Она сняла с тумбочки свою любимую вазочку из синего хрусталя и статуэтку фарфоровой балерины, застелила её крахмальной кружевной салфеточкой и водрузила идола посередине. Сходила на кухню, принесла блюдечко с молоком и тарелку с печеньем и поставила эти нехитрые дары перед бронзовой статуэткой. Зажгла ароматические тонкие палочки, вставила их в чистый стаканчик, и тотчас терпкий и густой дымок змейками заструился по комнате. Потом она снова вздохнула, немного подумала, сложила просительно руки на груди и жарко молитвенно зашептала.

— Ты… ох, и не знаю как обращаться к тебе… Ты, божочек, нам помоги. Ты сыночке моему помоги, Саше! Сделай так, чтоб его мечты исполнились — я знаю, он много мечтает… И пусть у него головка не болит его так головные боли измучили! И пусть он будет счастливый, пускай живется ему легче, чем мне. Я ведь так намучилась! Да, ты, наверное, все знаешь ты ведь бог! Очень прошу, пожалуйста! А я тебя кормить буду, палочки жечь, маслице вот особое дали мне! Ой, а я про него и забыла…

Она торопливо порылась в сумке и достала маленький пузырек с благовонным маслом. Капнула несколько капель на блюдечко, и всю комнату затопил терпкий запах сандала. От этих непривычных восточных курений и ароматов у Ларисы Борисовны закружилась голова. Она покачнулась, комната перед ней поплыла, стала двоиться, и неуклюже, как-то боком она бухнулась на свою продавленную тахту. Посидела немного… и вроде стало полегче.

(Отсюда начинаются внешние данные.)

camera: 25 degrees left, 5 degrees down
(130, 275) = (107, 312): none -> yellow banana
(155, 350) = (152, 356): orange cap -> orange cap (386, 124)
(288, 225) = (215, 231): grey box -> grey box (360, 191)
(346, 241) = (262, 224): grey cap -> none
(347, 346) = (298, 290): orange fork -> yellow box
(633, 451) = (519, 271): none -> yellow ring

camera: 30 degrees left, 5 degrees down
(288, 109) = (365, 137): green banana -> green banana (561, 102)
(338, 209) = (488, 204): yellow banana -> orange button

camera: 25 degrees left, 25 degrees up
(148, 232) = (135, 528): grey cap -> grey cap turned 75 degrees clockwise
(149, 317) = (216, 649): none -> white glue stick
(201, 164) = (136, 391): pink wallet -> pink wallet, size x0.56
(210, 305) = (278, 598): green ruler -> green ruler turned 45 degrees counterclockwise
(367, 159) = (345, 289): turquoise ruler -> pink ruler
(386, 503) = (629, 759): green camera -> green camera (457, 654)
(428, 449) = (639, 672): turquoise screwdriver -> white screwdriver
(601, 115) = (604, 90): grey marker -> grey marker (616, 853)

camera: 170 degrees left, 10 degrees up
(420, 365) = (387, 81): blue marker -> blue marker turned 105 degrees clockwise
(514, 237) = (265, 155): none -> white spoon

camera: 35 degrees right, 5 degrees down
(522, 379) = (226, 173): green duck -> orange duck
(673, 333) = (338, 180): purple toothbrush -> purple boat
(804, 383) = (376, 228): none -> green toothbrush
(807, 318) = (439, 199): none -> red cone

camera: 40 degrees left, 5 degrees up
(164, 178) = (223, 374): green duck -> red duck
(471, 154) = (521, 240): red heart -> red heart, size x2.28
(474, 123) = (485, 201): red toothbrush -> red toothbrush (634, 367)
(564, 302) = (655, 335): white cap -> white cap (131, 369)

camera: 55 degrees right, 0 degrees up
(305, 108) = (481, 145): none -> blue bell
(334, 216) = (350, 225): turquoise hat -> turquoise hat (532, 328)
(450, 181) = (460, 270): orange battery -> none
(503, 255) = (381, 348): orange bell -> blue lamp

— Ну вот, лягушка, допрыгалась! — в который раз за этот волнительный день вздохнула Лара и стала тереть виски. — Надо к сыночке заглянуть, кивнула она божку, который пристально глядел на неё со своего пьедестала, как он там? А то уж полдня, глядишь, к нему не ходила — не дело это, так ведь? Не дело!

Она тяжело поднялась и пошлепала к сыну в комнату. Тот спал и хрипло дышал во сне. Даже тихонько постанывал. Она с любовью наклонилась над ним, сдунула с взмокшего лба прилипшую темную прядь…

— Ну вот, заснул ты, Сашуля, и славно! И хорошо… Спасибо Валечке, что сходить к магине мне присоветовала. Это её божочек тебе, сынуля, помог, он, не иначе!

Она оглядела комнату и, щурясь, — в комнате было темно, — приблизилась к подоконнику. Вот отцветающие пеларгонии, вот плющ восковой, аспарагус… Но горшочка с её любимым кактусом не было.

— Эй, дружочек мой, где ты? — шепнула она, беспомощно шаря руками по подоконнику. И тут только заметила, что окно приоткрыто. — Как же так? Я же сама его наглухо закрывала!

Недоброе предчувствие приливом крови застучало в висках. Она ахнула, заторопилась, напялила туфли и, спеша, спустилась по лестнице… Вот и палисадник под окнами — заброшенный, весь заросший снытью и сорняками. Над головой тревожно шумела береза — поднимался холодный порывистый ветер, неласковый спутник поздней московской осени.

Тьма. Ноябрь…

Под чахлой кривенькой елочкой, не смевшей тягаться с раскидистой вольной березой, застившей свет всему, что росло под её ветвями, валялся разбитый горшок. Она его сразу признала, верней не его, а то что от него осталось: бежевые глянцевитые черепки с зеленой полоской по краю. Плюха сдавленно вскрикнула и схватилась за сердце. Задыхаясь, присела на корточки и стала звать:

— Дружочек мой! Как же так… где же ты?!

Ее рука, шарившая на земле, укололась о пучок острых иголок. Лариса Борисовна, наконец, отыскала его — свой кактус, своего друга по имени Звездочка… От удара о землю он разорвался на части и был разметан по влажной холодной земле.

Плача, она упала в траву. Из окна первого этажа высунулась седенькая головка в платочке, она принадлежала соседке Евдокии Михайловне. Та часами сидела в кухоньке у окна и глядела во двор. Евдокия Михайловна после инсульта была частично парализована, а следил и ухаживал за ней внук Димка.